The assembly is a deterministic transform of the input logic, and if it doesn't match then it's a bug in the compiler. If an LLM-based code generator doesn't match what you asked for, that's OK, just pull the slot-machine handle again. that's the difference.
The "pull the slot-machine handle again" is the dangerous thing here.
I can feel it sometimes, as my brain shuts down and I gamble instead of thinking. It's a reversion to what I call "monkey mind" where you just keep pressing buttons to "make it work". I took a decade training my mind away from this, and too much AI is bringing it back.
The issue here is not just the gambling aspect, but verification that you got what you asked for. Code problems can be extremely subtle, and the cost of verification is deceptively high, ruining the advantages of using AI in the first place.
I truly believe that people claiming huge productivity gains from AI are either terribly slow programmers or are skipping their due diligence. Many "vibe coders" are incapable of checking the output of the code.
And then getting bugs when they use a new version of the AI, just like people occasionally got bugs when they upgraded to new versions of the compiler...
they would get bugs on every invocation of the software, not on a new version of the AI. it's equivalent to your compiler have a RAND function in it where it chooses between a billion different options every time it compiles, it's absolutely not equivalent to a compiler having a bug.
They’re not, and will never be in their current form and architecture.
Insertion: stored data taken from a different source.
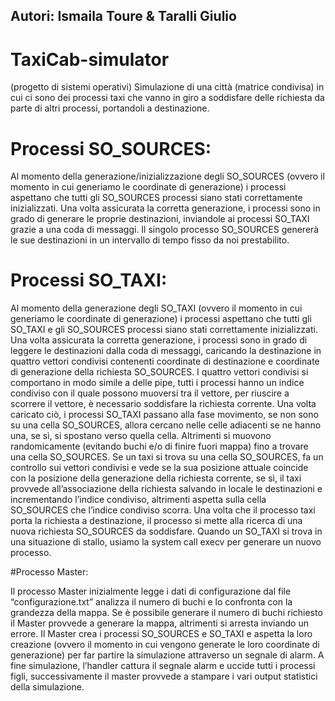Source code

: ## Autori: Ismaila Toure & Taralli Giulio

# TaxiCab-simulator
(progetto di sistemi operativi) Simulazione di una città (matrice condivisa) in cui ci sono dei processi taxi che vanno in giro a soddisfare delle richiesta da parte di altri processi, portandoli a destinazione.


# Processi SO_SOURCES:

Al momento della generazione/inizializzazione degli SO_SOURCES (ovvero il momento in cui generiamo le
coordinate di generazione) i processi aspettano che tutti gli SO_SOURCES processi siano stati
correttamente inizializzati. Una volta assicurata la corretta generazione, i processi sono in grado di generare
le proprie destinazioni, inviandole ai processi SO_TAXI grazie a una coda di messaggi.
Il singolo processo SO_SOURCES genererà le sue destinazioni in un intervallo di tempo fisso da noi
prestabilito.

# Processi SO_TAXI:
Al momento della generazione degli SO_TAXI (ovvero il momento in cui generiamo le coordinate di
generazione) i processi aspettano che tutti gli SO_TAXI e gli SO_SOURCES processi siano stati correttamente
inizializzati.
Una volta assicurata la corretta generazione, i processi sono in grado di leggere le destinazioni dalla coda di
messaggi, caricando la destinazione in quattro vettori condivisi contenenti coordinate di destinazione e
coordinate di generazione della richiesta SO_SOURCES.
I quattro vettori condivisi si comportano in modo simile a delle pipe, tutti i processi hanno un indice
condiviso con il quale possono muoversi tra il vettore, per riuscire a scorrere il vettore, è necessario
soddisfare la richiesta corrente.
Una volta caricato ciò, i processi SO_TAXI passano alla fase movimento, se non sono su una cella
SO_SOURCES, allora cercano nelle celle adiacenti se ne hanno una, se sì, si spostano verso quella cella.
Altrimenti si muovono randomicamente (evitando buchi e/o di finire fuori mappa) fino a trovare una cella
SO_SOURCES.
Se un taxi si trova su una cella SO_SOURCES, fa un controllo sui vettori condivisi e vede se la sua posizione
attuale coincide con la posizione della generazione della richiesta corrente, se sì, il taxi provvede
all’associazione della richiesta salvando in locale le destinazioni e incrementando l’indice condiviso,
altrimenti aspetta sulla cella SO_SOURCES che l’indice condiviso scorra.
Una volta che il processo taxi porta la richiesta a destinazione, il processo si mette alla ricerca di una nuova
richiesta SO_SOURCES da soddisfare.
Quando un SO_TAXI si trova in una situazione di stallo, usiamo la system call execv per generare un nuovo
processo.


#Processo Master:

Il processo Master inizialmente legge i dati di configurazione dal file “configurazione.txt” analizza il numero
di buchi e lo confronta con la grandezza della mappa. Se è possibile generare il numero di buchi richiesto il
Master provvede a generare la mappa, altrimenti si arresta inviando un errore.
Il Master crea i processi SO_SOURCES e SO_TAXI e aspetta la loro creazione (ovvero il momento in cui
vengono generate le loro coordinate di generazione) per far partire la simulazione attraverso un segnale di
alarm.
A fine simulazione, l’handler cattura il segnale alarm e uccide tutti i processi figli, successivamente il master
provvede a stampare i vari output statistici della simulazione.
Compilers are mechanical and engineered to produce a correct output. A compiler emitting incorrect machine code is exceedingly rare, and considered a bug. They have heuristics and probabilities in them, but those are to pick between a set of known-good outputs.
An AI is a bag of weights outputting a probability of the most plausible token that follows [1]. It is inherently probabilistic in nature and its output is organic (by design, they’re designed to mimic human speech), as opposed to mechanical like a compiler.
A compiler follows hard rules. An AI does its best.
And to be fair, AIs are no better than human in this regard: humans are pretty bad at generating correct code without mechanical tools to keep them in line (compilers, linters, formatters). It’s not a wonder we use the same tools to keep LLM output in line as we do humans. (And, to be fair, LLMs are better than humans at oneshotting valid code).
[1]: to those that tell me this vision of an LLM is outdated: nope. The heavy lifting is done in the probability generation. Debates about understanding are not relevant here, and the net output of an LLM is a probability vector over raw tokens. This basic description can be contrasted to a compiler whose output is a glorified Jinja template.
Not OP, but it means nothing, because it's not "effectively" becoming a compiler.
Think about it from an information theory standpoint:
A compiler takes at least the exact amount of information it needs to produce a result, and produces exactly that result every time (unless it's bad at its job or has a bug).
An LLM always takes far less information than would actually be needed to fully describe the desired output, and extrapolates from that. It fetches contexts and such to give itself a glut of assumedly relevant information, but the prompt always contains less information than necessary to produce the code it generates. If it did fully contain enough information, then you've just written a far more verbose version of the program in human language.
Yes, I am saying there's no functional difference (for practical purposes) between a deterministic transformation like a compiler and a perfect probabilistic transformation like an LLM.
We do not have "perfect" probabilistic transformation, and we probably never will (in part because it's hard to know what exactly that even means), but the gap between the two is shrinking every day.
Ergo:
> they're becoming (effectively) more and more similar every day.